__Testo mostrato__

★ ★ ★

08 dicembre 1938, Genova

mi descrivo così:
Amo il bello dovunque e comunque

23 marzo 2012 alle ore 18:06

Medicina cinese

Intro: appunti di viaggio

Il racconto

“La prossima fermata è il Cihui Center of  Traditional Chinese Medicine”- dice la guida al microfono del bus, facendoci presagire la fine miracolosa di tutti i nostri mali, per chi ne avesse, s’intende.
Ci fermiamo di fronte ad un edificio di tipo occidentale. Attendono sui gradini del portone per darci il benvenuto, medici, infermieri, inservienti. Da lontano già scorgo i loro sorrisi. Alla nostra discesa dal bus iniziano ad inchinarsi ritmicamente. Non sono sincroni, mi sembrano tasti di un pianoforte mentre viene sfiorato dalle dita. Veniamo introdotti in una sala di accoglienza con sgangherati tavolini e sedie metalliche che a tratti rivelano macchie di ruggine. Tovaglie di carta rosa con piccoli bicchierini colmi di tè fumante. Sediamo imbarazzati e curiosi. Qualcuno dei nostri commenta a voce alta, sicuro di non essere compreso. L’equipe si è schierata lungo le pareti e continua a sorriderci. Una dottoressa sulla cinquantina, grassottella e baffuta, con un camice liso ci distribuisce un volantino in inglese. Comincia in lingua cinese ad emettere suoni gutturali. La nostra guida traduce. E’ una specie di presentazione: una filosofia millenaria servita in maniera spicciola ad uso turistico, quindi notevolmente riduttiva.
“Ogni cosa nell’universo - ci dice la grassona - è un misto di due entità, il maschile ed il femminile. Dal suo equilibrio nasce la perfezione e quindi,il conseguente stato di salute, dalla sua rottura l’imperfezione, la malattia. Il medico cinese tradizionalista ricerca e cura questi equilibri.”
Al termine del discorso ci presenta l’equipe: un anziano medico, un po’ curvo, occhi quasi fessure aldilà di spesse lenti, un fisioterapista, massaggiatore, un tipo etereo, lineare nella sua magrezza che si intravede attraverso un camice non più candido, un agopunturista dal volto globoso, con un sorriso ammiccante. Sembra uno dei tanti budda visti nei templi in questi giorni.

★ ★ ★

__Dati forniti__
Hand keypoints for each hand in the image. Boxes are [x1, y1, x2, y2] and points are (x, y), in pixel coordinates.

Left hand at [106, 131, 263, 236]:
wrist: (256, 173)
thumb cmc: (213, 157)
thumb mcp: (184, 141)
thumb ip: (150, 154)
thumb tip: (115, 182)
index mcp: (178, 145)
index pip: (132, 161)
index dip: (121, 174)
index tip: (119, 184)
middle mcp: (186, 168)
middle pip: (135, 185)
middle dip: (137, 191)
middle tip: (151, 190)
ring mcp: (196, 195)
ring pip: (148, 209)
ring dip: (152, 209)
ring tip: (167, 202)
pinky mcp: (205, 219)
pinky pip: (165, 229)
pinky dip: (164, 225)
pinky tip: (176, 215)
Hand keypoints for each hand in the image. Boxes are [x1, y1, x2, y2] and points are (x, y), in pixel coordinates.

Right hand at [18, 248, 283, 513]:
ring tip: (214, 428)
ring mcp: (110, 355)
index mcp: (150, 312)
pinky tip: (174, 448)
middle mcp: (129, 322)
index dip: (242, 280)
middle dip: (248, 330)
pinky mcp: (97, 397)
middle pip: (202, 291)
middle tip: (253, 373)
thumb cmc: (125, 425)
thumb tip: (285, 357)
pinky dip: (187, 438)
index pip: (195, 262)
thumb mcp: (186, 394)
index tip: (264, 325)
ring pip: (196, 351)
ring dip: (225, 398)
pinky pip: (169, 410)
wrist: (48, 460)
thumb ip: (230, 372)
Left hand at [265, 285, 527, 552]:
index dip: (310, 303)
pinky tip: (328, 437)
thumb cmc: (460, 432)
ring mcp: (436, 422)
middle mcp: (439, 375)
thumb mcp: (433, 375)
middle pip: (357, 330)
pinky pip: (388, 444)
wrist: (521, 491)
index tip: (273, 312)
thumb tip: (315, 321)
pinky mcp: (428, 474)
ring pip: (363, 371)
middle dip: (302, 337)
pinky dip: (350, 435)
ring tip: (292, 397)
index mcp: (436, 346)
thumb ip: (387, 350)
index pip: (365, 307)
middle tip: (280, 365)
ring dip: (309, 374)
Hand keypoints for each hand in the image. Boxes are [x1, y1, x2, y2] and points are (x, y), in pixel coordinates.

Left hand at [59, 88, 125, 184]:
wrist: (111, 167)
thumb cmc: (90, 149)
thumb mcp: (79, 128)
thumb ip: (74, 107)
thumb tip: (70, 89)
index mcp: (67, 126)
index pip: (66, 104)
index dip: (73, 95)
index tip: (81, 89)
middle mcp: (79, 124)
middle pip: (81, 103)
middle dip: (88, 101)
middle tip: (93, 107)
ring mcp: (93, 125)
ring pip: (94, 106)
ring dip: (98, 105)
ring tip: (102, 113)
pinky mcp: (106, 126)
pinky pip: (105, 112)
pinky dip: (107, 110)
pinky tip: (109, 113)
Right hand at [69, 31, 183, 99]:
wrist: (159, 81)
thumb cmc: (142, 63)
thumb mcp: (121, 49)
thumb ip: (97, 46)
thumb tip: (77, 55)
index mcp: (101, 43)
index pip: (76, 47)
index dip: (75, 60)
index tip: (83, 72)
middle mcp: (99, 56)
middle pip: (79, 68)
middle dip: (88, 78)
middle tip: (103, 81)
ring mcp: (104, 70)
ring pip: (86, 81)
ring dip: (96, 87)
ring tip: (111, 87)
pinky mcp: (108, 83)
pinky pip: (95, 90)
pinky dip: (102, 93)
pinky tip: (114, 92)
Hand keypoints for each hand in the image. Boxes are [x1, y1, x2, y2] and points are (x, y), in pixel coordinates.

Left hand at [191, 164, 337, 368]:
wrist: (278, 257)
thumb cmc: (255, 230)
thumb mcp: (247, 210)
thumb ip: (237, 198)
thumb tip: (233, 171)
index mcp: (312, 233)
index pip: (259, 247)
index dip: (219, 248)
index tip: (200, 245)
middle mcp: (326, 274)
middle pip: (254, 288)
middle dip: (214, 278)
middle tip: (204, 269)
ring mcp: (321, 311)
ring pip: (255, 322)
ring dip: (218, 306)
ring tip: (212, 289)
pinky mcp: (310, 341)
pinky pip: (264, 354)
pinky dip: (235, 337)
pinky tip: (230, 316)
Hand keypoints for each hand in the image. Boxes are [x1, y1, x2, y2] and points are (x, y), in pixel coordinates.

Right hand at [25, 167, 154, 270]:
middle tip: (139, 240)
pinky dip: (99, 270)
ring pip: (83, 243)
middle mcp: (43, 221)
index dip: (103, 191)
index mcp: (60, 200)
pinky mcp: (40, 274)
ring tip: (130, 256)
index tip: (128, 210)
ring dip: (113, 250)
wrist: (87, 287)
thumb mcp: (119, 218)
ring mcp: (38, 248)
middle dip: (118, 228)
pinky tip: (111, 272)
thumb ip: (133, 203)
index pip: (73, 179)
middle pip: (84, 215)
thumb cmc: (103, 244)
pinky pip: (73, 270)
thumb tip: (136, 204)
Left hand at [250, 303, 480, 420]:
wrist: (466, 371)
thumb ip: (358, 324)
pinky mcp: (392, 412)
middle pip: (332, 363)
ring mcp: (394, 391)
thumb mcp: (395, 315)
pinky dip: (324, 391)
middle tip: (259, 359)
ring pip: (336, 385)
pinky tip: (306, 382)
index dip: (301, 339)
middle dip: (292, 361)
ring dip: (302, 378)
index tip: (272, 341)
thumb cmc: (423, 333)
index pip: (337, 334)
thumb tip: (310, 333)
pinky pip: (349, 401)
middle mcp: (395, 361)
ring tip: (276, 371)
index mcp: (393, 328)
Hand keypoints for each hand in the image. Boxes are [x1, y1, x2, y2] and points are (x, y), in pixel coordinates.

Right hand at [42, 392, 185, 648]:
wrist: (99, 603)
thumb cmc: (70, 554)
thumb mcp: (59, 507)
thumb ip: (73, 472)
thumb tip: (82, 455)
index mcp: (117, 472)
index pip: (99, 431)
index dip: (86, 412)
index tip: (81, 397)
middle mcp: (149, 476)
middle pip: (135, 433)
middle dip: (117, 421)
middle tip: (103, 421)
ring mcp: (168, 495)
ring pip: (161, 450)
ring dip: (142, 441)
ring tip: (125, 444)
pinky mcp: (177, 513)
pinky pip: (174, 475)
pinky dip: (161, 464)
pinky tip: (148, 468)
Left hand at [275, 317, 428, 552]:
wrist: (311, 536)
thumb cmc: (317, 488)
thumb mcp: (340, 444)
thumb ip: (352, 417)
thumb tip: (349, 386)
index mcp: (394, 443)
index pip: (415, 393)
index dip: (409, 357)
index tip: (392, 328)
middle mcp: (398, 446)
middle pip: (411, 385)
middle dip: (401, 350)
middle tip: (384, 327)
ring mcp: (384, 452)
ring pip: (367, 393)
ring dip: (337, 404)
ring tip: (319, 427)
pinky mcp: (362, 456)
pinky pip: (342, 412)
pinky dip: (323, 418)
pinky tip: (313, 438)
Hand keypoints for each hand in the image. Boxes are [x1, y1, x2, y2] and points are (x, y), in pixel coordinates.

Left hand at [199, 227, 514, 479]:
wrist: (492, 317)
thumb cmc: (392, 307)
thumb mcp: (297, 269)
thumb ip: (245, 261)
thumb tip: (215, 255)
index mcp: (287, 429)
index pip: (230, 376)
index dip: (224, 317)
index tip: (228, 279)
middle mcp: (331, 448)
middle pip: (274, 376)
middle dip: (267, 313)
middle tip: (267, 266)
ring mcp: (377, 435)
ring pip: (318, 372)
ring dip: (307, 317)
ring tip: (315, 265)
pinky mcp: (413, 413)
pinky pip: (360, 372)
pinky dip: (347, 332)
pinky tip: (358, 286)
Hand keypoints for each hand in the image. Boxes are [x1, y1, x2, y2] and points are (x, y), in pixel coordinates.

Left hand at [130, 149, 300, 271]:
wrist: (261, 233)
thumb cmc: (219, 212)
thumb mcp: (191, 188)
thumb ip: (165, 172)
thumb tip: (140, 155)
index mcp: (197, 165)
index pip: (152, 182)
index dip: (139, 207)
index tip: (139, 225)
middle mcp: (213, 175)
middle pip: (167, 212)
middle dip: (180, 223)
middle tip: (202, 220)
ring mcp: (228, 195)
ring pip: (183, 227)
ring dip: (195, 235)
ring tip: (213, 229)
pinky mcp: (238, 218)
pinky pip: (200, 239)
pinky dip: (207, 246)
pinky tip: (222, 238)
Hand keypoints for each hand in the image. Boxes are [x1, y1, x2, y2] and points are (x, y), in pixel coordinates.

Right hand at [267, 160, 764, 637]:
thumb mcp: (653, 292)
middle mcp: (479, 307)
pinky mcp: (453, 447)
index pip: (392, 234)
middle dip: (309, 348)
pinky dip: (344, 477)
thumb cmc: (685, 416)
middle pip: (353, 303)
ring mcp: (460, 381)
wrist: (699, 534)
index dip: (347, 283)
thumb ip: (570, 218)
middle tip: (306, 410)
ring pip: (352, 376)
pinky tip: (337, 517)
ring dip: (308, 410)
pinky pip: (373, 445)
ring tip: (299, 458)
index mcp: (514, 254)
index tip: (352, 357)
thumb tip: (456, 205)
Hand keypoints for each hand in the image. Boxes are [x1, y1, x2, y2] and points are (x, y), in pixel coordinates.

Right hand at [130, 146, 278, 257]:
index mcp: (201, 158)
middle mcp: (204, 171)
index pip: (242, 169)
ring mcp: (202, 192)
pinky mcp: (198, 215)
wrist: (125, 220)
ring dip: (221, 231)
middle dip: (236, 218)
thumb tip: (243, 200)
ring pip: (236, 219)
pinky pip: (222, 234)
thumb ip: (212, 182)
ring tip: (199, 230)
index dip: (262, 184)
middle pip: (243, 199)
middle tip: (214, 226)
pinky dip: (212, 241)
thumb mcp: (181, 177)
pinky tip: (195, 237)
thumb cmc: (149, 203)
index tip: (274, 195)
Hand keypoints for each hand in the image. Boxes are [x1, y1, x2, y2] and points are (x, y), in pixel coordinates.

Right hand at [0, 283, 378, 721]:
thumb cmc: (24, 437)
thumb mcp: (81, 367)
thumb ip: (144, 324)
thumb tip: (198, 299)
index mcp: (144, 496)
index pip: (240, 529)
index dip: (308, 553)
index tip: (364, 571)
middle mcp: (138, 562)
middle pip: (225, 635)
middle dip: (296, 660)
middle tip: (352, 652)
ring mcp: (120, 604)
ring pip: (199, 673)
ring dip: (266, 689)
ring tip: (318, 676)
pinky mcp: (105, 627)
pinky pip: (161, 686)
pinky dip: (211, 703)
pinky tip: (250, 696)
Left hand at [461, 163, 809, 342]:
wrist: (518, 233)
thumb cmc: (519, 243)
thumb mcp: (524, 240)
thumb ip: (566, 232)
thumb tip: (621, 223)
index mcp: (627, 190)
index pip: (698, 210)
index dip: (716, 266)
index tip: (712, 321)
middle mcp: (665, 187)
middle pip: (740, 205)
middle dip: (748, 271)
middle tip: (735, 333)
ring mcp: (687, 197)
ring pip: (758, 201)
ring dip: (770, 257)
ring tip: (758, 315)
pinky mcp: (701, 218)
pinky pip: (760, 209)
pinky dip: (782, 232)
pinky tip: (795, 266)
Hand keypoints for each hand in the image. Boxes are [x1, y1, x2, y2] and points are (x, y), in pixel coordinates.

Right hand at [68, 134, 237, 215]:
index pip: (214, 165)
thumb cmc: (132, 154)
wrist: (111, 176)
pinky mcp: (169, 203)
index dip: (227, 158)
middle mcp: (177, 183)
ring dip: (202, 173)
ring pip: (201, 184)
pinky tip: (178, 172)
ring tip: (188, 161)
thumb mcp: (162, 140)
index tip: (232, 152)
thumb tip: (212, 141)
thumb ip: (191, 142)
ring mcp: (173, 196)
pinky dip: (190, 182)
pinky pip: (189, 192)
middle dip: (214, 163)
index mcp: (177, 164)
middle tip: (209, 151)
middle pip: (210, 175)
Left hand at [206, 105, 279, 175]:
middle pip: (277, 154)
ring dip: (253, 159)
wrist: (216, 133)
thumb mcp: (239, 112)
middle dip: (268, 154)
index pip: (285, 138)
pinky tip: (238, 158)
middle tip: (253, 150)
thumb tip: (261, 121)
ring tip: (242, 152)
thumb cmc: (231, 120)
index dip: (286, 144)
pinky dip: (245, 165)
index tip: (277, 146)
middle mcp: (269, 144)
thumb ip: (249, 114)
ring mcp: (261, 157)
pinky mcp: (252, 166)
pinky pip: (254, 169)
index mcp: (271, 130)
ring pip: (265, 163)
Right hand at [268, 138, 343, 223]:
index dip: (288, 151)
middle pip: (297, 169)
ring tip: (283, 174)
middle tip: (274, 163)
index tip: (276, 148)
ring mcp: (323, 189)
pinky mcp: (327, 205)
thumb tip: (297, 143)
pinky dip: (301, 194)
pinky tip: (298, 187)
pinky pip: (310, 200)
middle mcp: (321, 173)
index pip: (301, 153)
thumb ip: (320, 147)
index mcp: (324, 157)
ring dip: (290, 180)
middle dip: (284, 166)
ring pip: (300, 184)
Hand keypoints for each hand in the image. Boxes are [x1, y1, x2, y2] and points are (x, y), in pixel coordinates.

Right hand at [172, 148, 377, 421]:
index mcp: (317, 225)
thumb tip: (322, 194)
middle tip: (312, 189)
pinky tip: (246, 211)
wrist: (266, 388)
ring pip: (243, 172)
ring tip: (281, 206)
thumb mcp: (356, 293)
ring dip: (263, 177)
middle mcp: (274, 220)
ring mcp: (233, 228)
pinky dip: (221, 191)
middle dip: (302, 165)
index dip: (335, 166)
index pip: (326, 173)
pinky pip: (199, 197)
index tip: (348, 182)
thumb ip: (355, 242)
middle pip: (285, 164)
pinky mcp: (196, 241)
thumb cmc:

★ ★ ★

__Compito assegnato__
Prosegui il racconto della visita al centro di medicina tradizionale cinese, riprendendo subito dopo la sua ultima frase.

__Risposta esercizio__
Ci precisano che la visita medica è gratuita, massaggi e agopuntura, trenta dollari a prestazione. Gridolini e cinguettii delle signore del nostro gruppo. C’è una certa eccitazione. Gli uomini sembrano più timidi. Ben presto si formano piccole code di fronte a diversi ambulatori con cartelli indicativi in inglese. Mi faccio avanti nell’angusto ambulatorio del mio collega medico per curiosare: è alle prese con una signora di Padova di mezza età. Signora, brillante nel comportamento e ricercata nel vestiario.
Presente la guida come interprete, la porta resta aperta per gli ultimi curiosi. Qui il segreto professionale non deve esistere. La signora si siede di fronte la scrivania e perde il suo sorriso iniziale al cospetto del medico che ha iniziato a scrutarla attraverso le sue fessure a immagine di occhi. Il medico le prende il polso e il ritmo dell’universo sembra perdere colpi per alcuni minuti. Righe di sole filtrano attraverso la serranda abbassata proiettando un alternanza di luce ed ombre sui volti. Le cicale cinesi, una vera esperienza sonora, sembrano perforatrici meccaniche. Hanno crescendi da officina meccanica. Il tempo trascorre. Mi sorprendo in un atto di coscienza a pensare alle mie scarse possibilità divinatorie nella palpazione di un polso. Provo un senso di inferiorità verso il collega. La signora mi lancia uno sguardo smarrito. Il medico non accenna a lasciare libero il polso. La rassicuro con un sorriso.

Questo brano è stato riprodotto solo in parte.